Justino begins feeling sick just as Vanessa receives her acceptance letter. And although he has been reasonably comfortable with his urban life up to now, he begins to feel the anxiety of cultural dislocation, the sense that he is not really a "white" Brazilian but no longer fully a part of his indigenous tribe. This alienation is driven home when Justino's older brother (Edmildo Vaz Pimentel) and his wife (Anunciata Telese Soares) come to visit, and remind him of what he left behind.
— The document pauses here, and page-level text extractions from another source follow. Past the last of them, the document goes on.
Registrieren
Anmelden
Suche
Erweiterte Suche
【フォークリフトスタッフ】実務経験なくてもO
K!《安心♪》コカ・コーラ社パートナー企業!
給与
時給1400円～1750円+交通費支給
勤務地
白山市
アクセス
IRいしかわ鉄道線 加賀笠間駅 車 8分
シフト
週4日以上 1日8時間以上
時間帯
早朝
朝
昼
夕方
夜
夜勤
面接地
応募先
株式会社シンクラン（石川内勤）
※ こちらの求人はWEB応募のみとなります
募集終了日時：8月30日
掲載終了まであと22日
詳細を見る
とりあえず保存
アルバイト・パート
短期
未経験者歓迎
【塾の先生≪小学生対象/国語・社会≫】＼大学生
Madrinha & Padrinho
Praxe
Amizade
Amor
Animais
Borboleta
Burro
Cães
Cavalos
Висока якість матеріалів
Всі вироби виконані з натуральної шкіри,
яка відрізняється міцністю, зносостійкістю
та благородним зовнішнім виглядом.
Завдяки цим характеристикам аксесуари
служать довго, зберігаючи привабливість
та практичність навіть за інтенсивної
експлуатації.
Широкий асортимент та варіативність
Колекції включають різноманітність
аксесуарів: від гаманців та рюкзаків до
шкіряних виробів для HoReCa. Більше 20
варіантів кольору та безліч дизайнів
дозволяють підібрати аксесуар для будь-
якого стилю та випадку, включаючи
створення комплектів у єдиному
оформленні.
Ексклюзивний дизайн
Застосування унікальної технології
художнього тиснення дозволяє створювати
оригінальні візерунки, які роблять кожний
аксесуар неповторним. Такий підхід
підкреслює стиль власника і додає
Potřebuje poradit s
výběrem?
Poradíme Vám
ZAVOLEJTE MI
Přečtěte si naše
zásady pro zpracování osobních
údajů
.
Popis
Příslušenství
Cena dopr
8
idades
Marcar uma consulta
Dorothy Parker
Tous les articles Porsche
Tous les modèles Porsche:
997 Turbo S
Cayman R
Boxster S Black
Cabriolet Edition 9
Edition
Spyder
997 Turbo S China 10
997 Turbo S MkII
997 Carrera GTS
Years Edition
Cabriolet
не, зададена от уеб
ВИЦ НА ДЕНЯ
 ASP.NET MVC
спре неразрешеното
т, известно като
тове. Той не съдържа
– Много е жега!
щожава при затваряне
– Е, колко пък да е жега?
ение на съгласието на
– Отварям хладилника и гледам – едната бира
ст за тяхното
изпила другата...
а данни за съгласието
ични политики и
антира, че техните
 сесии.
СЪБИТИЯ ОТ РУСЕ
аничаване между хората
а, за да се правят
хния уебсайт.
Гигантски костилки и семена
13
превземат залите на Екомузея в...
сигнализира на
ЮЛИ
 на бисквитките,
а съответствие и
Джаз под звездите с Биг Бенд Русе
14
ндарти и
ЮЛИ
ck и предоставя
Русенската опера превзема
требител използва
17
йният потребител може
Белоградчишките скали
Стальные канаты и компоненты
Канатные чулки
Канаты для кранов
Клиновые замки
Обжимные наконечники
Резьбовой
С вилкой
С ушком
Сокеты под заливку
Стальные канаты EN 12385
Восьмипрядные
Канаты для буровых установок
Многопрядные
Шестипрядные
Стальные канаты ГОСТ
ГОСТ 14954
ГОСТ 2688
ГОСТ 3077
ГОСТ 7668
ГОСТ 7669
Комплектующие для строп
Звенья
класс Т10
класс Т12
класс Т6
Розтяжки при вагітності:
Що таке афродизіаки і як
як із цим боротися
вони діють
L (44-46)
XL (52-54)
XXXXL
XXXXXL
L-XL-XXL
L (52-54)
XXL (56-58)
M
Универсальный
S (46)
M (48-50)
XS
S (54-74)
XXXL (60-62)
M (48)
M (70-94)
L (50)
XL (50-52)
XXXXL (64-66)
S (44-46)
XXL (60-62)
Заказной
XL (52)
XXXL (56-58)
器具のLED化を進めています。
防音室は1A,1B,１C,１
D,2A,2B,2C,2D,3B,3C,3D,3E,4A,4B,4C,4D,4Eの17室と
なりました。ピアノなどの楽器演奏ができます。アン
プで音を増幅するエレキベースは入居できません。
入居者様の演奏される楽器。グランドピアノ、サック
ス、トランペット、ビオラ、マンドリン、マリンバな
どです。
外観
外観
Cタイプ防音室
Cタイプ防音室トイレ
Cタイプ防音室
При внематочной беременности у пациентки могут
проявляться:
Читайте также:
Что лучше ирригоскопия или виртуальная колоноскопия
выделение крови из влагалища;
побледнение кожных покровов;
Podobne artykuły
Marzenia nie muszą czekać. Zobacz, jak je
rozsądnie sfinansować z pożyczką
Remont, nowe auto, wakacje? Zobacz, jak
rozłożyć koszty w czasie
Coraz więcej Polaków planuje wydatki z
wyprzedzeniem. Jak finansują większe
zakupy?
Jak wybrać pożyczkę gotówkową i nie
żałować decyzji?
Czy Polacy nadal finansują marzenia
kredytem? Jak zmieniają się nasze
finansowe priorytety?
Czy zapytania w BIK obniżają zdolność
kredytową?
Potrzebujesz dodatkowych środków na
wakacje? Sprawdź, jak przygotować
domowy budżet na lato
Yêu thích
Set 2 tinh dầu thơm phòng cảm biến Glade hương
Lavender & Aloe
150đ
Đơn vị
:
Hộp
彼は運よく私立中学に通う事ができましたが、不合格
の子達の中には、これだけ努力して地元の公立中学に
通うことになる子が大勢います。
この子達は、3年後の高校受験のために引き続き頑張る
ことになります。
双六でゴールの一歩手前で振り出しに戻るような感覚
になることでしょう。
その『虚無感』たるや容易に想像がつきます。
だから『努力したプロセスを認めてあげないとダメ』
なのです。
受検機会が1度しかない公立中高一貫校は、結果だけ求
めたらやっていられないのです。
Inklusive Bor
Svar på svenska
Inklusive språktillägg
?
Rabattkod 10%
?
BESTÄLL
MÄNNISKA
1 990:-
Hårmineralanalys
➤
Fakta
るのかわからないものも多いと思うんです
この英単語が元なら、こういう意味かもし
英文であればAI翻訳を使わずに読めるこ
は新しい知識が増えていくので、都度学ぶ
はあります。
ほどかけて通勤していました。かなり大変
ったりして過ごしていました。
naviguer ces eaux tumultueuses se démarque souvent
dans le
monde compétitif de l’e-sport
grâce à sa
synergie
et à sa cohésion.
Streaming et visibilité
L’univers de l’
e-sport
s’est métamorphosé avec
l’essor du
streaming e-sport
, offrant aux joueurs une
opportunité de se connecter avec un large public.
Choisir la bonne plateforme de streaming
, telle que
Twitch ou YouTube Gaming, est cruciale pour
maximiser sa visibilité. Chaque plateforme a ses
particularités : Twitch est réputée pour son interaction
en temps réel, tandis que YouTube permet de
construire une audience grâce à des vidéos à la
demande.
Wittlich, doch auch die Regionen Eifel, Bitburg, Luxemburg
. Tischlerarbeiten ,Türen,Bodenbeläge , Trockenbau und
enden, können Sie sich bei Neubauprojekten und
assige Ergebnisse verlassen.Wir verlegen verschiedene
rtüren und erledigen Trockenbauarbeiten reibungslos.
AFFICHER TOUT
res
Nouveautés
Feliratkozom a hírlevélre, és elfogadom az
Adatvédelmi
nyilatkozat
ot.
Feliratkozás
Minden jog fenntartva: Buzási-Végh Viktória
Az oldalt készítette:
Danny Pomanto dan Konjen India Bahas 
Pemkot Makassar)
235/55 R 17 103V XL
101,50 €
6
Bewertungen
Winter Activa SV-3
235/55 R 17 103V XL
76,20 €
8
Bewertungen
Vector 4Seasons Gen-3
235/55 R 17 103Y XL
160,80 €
There's a basic frustration that comes with watching The Fever, since it is a meticulous, sensually rich work of cinema, but its statement about cultural liminality is neither surprising nor profound. Da-Rin makes precisely the statement one would expect a well-connected filmmaker to make, and the Tukano culture is presented as an unproblematic source of spiritual wholeness, one to which Justino should return. The introduction of a supernatural, Apichapongian element (a wild creature on the loose) only underscores Justino's divided self, a point that hardly needed additional emphasis. The Fever is a strong first film, but Da-Rin must loosen the reins and trust her audience to draw some unanticipated conclusions.